Quantas pessoas, até há uma semana, tinham ouvido falar em Lucília Gago? Muito poucas, certamente, ou não teria sido utilizado tantas vezes o adjetivo “discreta” em todos os perfis publicados logo após a sua nomeação para nova procuradora-geral da República. Foi uma escolha, não é difícil reconhecê-lo, absolutamente surpreendente. Em especial para todos aqueles que fazem parte do chamado “País bem informado”, mas cuja maioria não sabia, sequer, da existência de Lucília Gago até ao momento em que começou a ler o comunicado do Presidente da República com o nome que lhe tinha sido proposto por António Costa.
Apesar da polémica suscitada pela não continuidade de Joana Marques Vidal no cargo, e que promete durar pelo menos tanto tempo quanto o desfecho de alguns dos mais importantes casos judiciais que ela deixou em legado à sucessora, a verdade é que, quatro dias depois desse anúncio – quando escrevo este texto –, ainda não se tinha lido ou ouvido uma crítica à personalidade escolhida e que, de repente, saltou do quase anonimato para o décimo lugar na hierarquia protocolar do Estado português, imediatamente à frente do Chefe do Estado-Maior-General das Forças Armadas. Houve críticas ao processo, à forma como foi gerida a informação, à interpretação do mandato único do PGR por parte de Marcelo Rebelo de Sousa e de António Costa, mas nem uma palavra se fez ouvir, explicitamente, contra Lucília Gago, a sua carreira ou a sua personalidade.

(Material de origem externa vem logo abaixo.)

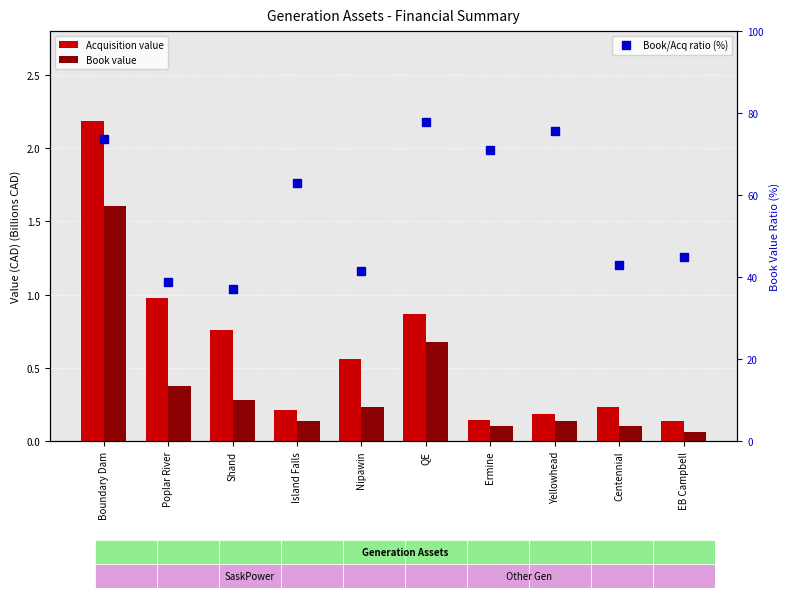

What is the difference between the maximum and minimum values in the Book/Acq ratio (%) series?

40.7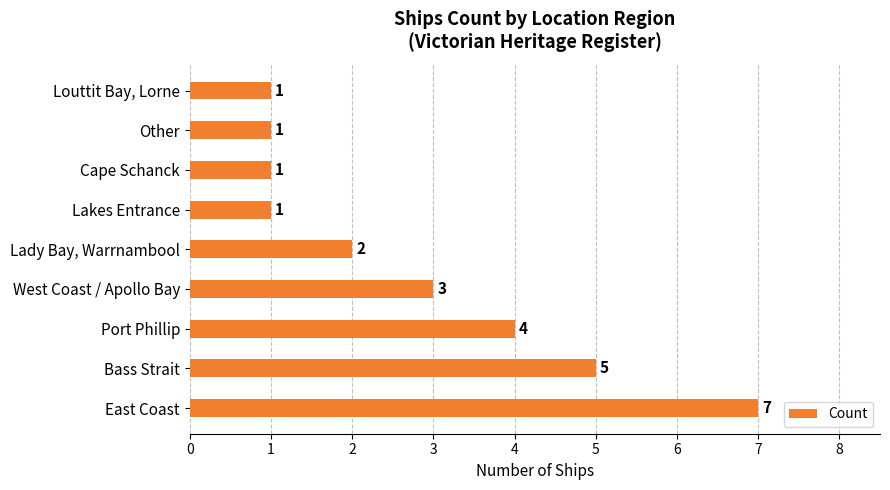

Between East Coast and Bass Strait, which is larger?

East Coast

E isso é bom – porque faz diminuir a gritaria e pode contribuir para a serenidade tão necessária para o desempenho daquele cargo.
Num tempo em que cada vez mais é necessária e exigida a clara separação entre o poder judicial e o poder político, é positivo e salutar que o nome escolhido para PGR não seja, por si só, fator de clivagens ou sirva de rastilho para intermináveis batalhas partidárias. E isso é muito bom – até porque permite que Lucília Gago inicie o seu mandato com tranquilidade e possa tomar as decisões que lhe competem sem o constrangimento de poder estar a favorecer ou atacar quem a defendeu ou atacou, logo no início.
Mas o melhor que este caso revela é mesmo o facto de, em Portugal, ainda ser possível ir “descobrir” um nome, quase ao anonimato público, e ele ser aceite de forma pacífica, graças ao peso do currículo que lhe está associado. E isto é ótimo – porque demonstra que, afinal, há muito mais País para além daquele que se lê, ouve e discute diariamente na praça pública, quase sempre com os mesmos protagonistas e argumentos gastos e repetitivos. Lucília Gago não é uma personalidade mediática e, por isso mesmo, o seu nome nunca surgiu nas apostas que, ao longo dos últimos meses, foram feitas para descobrir quem poderia ocupar o lugar de Joana Marques Vidal, na eventualidade de esta não ser reconduzida. Em vez dos nomes “do costume”, que andaram pela imprensa e pelas redes sociais, Marcelo e Costa apresentaram um nome novo, desconhecido e inesperado. Com a certeza, ainda, de que poderiam ter optado por outros nomes também desconhecidos, mas com currículos igualmente sólidos e competentes, e que, no mínimo, mereceriam também o nosso benefício de dúvida quanto à qualidade do seu trabalho e à forma como iriam aplicar a Justiça. A vida pública portuguesa precisa desse rejuvenescimento, de novos protagonistas. Escolhidos pelo mérito e pelo peso dos seus currículos.
Agora, cabe a Lucília Gago estar à altura da responsabilidade e demonstrar a sua independência. E a melhor notícia que poderíamos ter era a de que ela continuasse a ser “discreta”. Mas com uma condição: que o País aumentasse a sua confiança na Justiça.